Most people using C for high-performance computing are just using it to glue together the high-performance libraries, anyway.
Remember, most people are writing big applications, not tiny procedures. If you just want to multiply a few numbers together, sure, C is going to be fast. If you want to build a complicated application, then C's advantages are going to be almost unnoticeable and its disadvantages are severe.
Tactically, even code that simply glues libraries together is still maintaining state, and there's clearly a benefit to being able to efficiently manage bit-level control over how that state is laid out and looked up. Lack of bookkeeping and overhead, cache-cognizant data structures, and simple compactness of representation all add up.
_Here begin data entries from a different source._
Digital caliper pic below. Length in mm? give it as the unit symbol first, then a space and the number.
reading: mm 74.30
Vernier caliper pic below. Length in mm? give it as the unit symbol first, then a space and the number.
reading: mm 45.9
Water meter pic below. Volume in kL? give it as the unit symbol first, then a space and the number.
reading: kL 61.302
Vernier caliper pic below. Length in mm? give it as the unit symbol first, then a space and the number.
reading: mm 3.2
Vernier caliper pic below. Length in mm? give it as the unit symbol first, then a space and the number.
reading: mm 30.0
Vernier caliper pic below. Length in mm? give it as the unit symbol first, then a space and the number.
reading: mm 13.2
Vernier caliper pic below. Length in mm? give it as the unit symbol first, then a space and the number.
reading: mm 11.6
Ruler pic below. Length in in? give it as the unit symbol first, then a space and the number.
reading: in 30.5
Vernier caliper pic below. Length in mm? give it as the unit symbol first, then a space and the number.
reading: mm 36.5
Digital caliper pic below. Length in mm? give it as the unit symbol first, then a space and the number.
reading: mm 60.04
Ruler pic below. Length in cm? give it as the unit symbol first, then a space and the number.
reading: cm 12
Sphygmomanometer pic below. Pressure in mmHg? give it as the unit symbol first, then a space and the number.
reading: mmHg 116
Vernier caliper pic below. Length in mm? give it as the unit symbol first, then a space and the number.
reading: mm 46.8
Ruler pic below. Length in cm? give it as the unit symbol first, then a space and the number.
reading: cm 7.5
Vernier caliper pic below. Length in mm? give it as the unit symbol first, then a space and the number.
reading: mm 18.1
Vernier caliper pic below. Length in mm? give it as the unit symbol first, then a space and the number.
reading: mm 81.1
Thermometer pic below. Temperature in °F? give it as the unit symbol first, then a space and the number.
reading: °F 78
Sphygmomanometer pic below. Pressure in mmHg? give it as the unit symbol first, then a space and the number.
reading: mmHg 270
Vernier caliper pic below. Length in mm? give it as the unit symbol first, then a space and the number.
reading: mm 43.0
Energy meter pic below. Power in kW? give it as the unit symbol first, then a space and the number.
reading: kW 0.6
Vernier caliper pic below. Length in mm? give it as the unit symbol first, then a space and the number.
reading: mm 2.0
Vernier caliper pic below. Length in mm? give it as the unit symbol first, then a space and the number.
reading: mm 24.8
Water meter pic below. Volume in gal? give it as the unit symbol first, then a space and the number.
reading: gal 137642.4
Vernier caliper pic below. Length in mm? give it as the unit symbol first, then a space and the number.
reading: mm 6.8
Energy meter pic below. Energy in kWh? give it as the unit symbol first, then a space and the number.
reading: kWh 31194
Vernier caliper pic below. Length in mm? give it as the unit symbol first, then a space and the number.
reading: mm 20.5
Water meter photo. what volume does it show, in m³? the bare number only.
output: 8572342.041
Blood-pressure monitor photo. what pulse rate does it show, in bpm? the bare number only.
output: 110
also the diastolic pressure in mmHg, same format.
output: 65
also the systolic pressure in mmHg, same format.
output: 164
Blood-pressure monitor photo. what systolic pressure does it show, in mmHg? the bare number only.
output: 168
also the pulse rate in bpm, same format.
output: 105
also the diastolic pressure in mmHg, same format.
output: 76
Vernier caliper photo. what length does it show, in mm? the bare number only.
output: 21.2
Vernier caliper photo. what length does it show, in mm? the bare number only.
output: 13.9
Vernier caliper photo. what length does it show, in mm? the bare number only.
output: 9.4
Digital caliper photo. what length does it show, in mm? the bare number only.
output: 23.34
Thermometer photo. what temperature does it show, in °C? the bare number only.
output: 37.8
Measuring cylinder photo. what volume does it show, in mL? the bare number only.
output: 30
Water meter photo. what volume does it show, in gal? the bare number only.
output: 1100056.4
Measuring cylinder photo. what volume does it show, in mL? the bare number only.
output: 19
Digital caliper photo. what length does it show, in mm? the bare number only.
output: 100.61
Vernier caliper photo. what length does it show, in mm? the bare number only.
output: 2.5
Not to mention the fact that the top of the profile for lots of programs is malloc(), and C programs can swap out allocators --- I've gotten 500% (five hundred percent) speedups from retrofitting arena allocators into other people's code.
Strategically, well, there's a term for the strategy you're advocating, and it's called "Sufficiently Smart Compiler", and it's a punchline for a reason.
Are there any in existence that do this particularly well (ie, at least as good or better than a reasonably experienced C programmer might)?
(Also, take a look at some of the ghc on llvm benchmarks, it's very competitive with C, and doesn't require you to jump through any hoops. I'd link you, but Google is blocked at work due to incompetent firewall rules. Sigh.)